-- Source --

::::

Distribution of elements according to percentage frequency

Question:

Is there any function in pandas, numpy or python which can generate frequency distribution according to the percentage value, like we can do with EnumeratedDistribution in java.

Input:

values = [0, 1, 2]

percentage = [0.5, 0.30, 0.20]

total = 10

Output:

[0, 0, 0, 0, 0, 1, 1, 1, 2, 2]

out of total 10 elements, 50% consists of 0, 30% consists of 1 and 20% consists of 2

Asked By: Amitabh Kumar

||

Answers:

You can use numpy’s repeat() function to repeat values in values by a specified number of times (percentage * total):

import numpy as np


values = [0, 1, 2]

percentage = [0.5, 0.30, 0.20]

total = 11

repeats = np.around(np.array(percentage) * total).astype(np.int8)  # [6, 3, 2]

np.repeat(values, repeats)

Output:

array([0, 0, 0, 0, 0, 0, 1, 1, 1, 2, 2])

I used np.around() function to round the repeats in case they are not whole numbers (e.g. if total is 11 then 11*0.5 -> 6, 11*0.3 -> 3 and 11*0.2 -> 2).

::::

-- Input material --
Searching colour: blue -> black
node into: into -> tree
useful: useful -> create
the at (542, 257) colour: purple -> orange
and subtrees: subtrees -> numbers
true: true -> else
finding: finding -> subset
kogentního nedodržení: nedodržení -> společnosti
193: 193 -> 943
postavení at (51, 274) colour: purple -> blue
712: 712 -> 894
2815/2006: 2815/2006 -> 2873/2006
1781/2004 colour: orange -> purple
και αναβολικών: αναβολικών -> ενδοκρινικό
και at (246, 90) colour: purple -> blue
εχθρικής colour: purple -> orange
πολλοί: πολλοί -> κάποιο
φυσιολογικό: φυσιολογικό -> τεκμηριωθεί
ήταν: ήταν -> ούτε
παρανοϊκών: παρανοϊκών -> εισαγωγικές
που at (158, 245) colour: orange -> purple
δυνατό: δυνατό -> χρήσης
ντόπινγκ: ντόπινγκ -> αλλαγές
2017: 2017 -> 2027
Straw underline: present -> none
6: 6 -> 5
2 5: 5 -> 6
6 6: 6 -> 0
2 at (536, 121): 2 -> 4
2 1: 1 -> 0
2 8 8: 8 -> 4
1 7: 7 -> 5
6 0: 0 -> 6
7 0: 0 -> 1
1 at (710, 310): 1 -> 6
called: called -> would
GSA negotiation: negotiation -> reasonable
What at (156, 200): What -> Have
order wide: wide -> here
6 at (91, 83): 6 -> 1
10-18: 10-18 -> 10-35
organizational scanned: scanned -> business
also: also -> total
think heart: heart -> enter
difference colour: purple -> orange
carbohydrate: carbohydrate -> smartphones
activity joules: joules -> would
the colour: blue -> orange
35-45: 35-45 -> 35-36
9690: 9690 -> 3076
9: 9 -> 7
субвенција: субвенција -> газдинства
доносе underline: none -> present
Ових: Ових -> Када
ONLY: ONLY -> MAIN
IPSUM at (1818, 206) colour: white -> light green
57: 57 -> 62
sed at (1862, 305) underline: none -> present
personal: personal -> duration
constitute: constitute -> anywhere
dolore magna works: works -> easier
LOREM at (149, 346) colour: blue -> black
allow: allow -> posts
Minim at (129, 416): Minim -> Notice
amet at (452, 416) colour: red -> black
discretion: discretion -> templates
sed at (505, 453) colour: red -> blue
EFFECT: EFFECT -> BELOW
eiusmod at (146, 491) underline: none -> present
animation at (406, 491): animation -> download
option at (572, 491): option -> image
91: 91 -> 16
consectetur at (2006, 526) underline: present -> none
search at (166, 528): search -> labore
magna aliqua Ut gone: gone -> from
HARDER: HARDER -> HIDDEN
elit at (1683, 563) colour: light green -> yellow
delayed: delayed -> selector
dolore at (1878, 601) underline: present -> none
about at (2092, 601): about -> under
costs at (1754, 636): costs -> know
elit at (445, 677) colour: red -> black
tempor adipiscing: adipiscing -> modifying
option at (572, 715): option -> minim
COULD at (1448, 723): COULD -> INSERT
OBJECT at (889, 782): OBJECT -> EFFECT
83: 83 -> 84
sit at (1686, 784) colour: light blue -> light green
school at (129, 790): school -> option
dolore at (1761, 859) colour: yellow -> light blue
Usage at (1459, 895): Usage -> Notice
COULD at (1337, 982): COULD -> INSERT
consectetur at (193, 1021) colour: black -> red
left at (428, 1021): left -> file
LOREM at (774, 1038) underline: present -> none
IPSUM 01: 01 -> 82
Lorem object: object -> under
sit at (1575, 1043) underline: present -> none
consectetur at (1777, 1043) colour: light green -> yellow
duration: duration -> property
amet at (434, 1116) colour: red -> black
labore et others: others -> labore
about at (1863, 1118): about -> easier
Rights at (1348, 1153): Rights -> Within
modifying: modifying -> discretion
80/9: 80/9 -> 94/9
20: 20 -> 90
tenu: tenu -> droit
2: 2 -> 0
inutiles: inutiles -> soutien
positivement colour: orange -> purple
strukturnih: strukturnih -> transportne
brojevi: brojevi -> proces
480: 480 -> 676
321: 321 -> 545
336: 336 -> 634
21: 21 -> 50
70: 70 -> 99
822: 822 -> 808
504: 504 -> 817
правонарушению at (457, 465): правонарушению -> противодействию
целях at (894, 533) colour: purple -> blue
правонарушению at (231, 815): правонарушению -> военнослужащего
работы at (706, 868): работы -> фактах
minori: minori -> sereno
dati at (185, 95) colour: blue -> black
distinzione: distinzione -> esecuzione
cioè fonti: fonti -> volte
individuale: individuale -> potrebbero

::::

-- Written instruction 1 --
Can you substitute "violet" for "purple" in the part of the rows that opens with the first row and closes with the line containing "Minim at (129, 416): Minim -> Notice", keeping everything else unchanged?
-- Written instruction 2 --
Could you pick up the forum thread on generating a frequency distribution from percentages and continue it from its last sentence?

-- Expected output 1 --
Searching colour: blue -> black
node into: into -> tree
useful: useful -> create
the at (542, 257) colour: violet -> orange
and subtrees: subtrees -> numbers
true: true -> else
finding: finding -> subset
kogentního nedodržení: nedodržení -> společnosti
193: 193 -> 943
postavení at (51, 274) colour: violet -> blue
712: 712 -> 894
2815/2006: 2815/2006 -> 2873/2006
1781/2004 colour: orange -> violet
και αναβολικών: αναβολικών -> ενδοκρινικό
και at (246, 90) colour: violet -> blue
εχθρικής colour: violet -> orange
πολλοί: πολλοί -> κάποιο
φυσιολογικό: φυσιολογικό -> τεκμηριωθεί
ήταν: ήταν -> ούτε
παρανοϊκών: παρανοϊκών -> εισαγωγικές
που at (158, 245) colour: orange -> violet
δυνατό: δυνατό -> χρήσης
ντόπινγκ: ντόπινγκ -> αλλαγές
2017: 2017 -> 2027
Straw underline: present -> none
6: 6 -> 5
2 5: 5 -> 6
6 6: 6 -> 0
2 at (536, 121): 2 -> 4
2 1: 1 -> 0
2 8 8: 8 -> 4
1 7: 7 -> 5
6 0: 0 -> 6
7 0: 0 -> 1
1 at (710, 310): 1 -> 6
called: called -> would
GSA negotiation: negotiation -> reasonable
What at (156, 200): What -> Have
order wide: wide -> here
6 at (91, 83): 6 -> 1
10-18: 10-18 -> 10-35
organizational scanned: scanned -> business
also: also -> total
think heart: heart -> enter
difference colour: violet -> orange
carbohydrate: carbohydrate -> smartphones
activity joules: joules -> would
the colour: blue -> orange
35-45: 35-45 -> 35-36
9690: 9690 -> 3076
9: 9 -> 7
субвенција: субвенција -> газдинства
доносе underline: none -> present
Ових: Ових -> Када
ONLY: ONLY -> MAIN
IPSUM at (1818, 206) colour: white -> light green
57: 57 -> 62
sed at (1862, 305) underline: none -> present
personal: personal -> duration
constitute: constitute -> anywhere
dolore magna works: works -> easier
LOREM at (149, 346) colour: blue -> black
allow: allow -> posts
Minim at (129, 416): Minim -> Notice

-- Expected output 2 --
Answered By: Andreas K.

Without using numpy, but only list-comprehension:

values = [0, 1, 2]
percentage = [0.5, 0.30, 0.20]
total = 10

output = sum([[e]*int(total*p) for e,p in zip(values, percentage)], [])
Answered By: FBruzzesi

@Andreas K’s solution is great, but there still has problem regarding to its size of result not always equal to the origin total. E.g [27.3, 36.4, 27.3] = 91 after rounded would be [27, 36, 27] = 90

I prefer this better way of round, by editing a bit from this post https://stackoverflow.com/a/74044227/3789481

def round_retain_sum(x: np.array):
    x = x
    N = np.round(np.sum(x)).astype(int)
    y = x.astype(int)
    M = np.sum(y)
    K = N - M 
    z = y-x 
    if K!=0:
        idx = np.argpartition(z,K)[:K]
        y[idx] += 1     
    return y
import numpy as np

values = [0, 1, 2]
percentage = [0.5, 0.30, 0.20]
total = 11
repeats = round_retain_sum(np.array(percentage) * total)
np.repeat(values, repeats)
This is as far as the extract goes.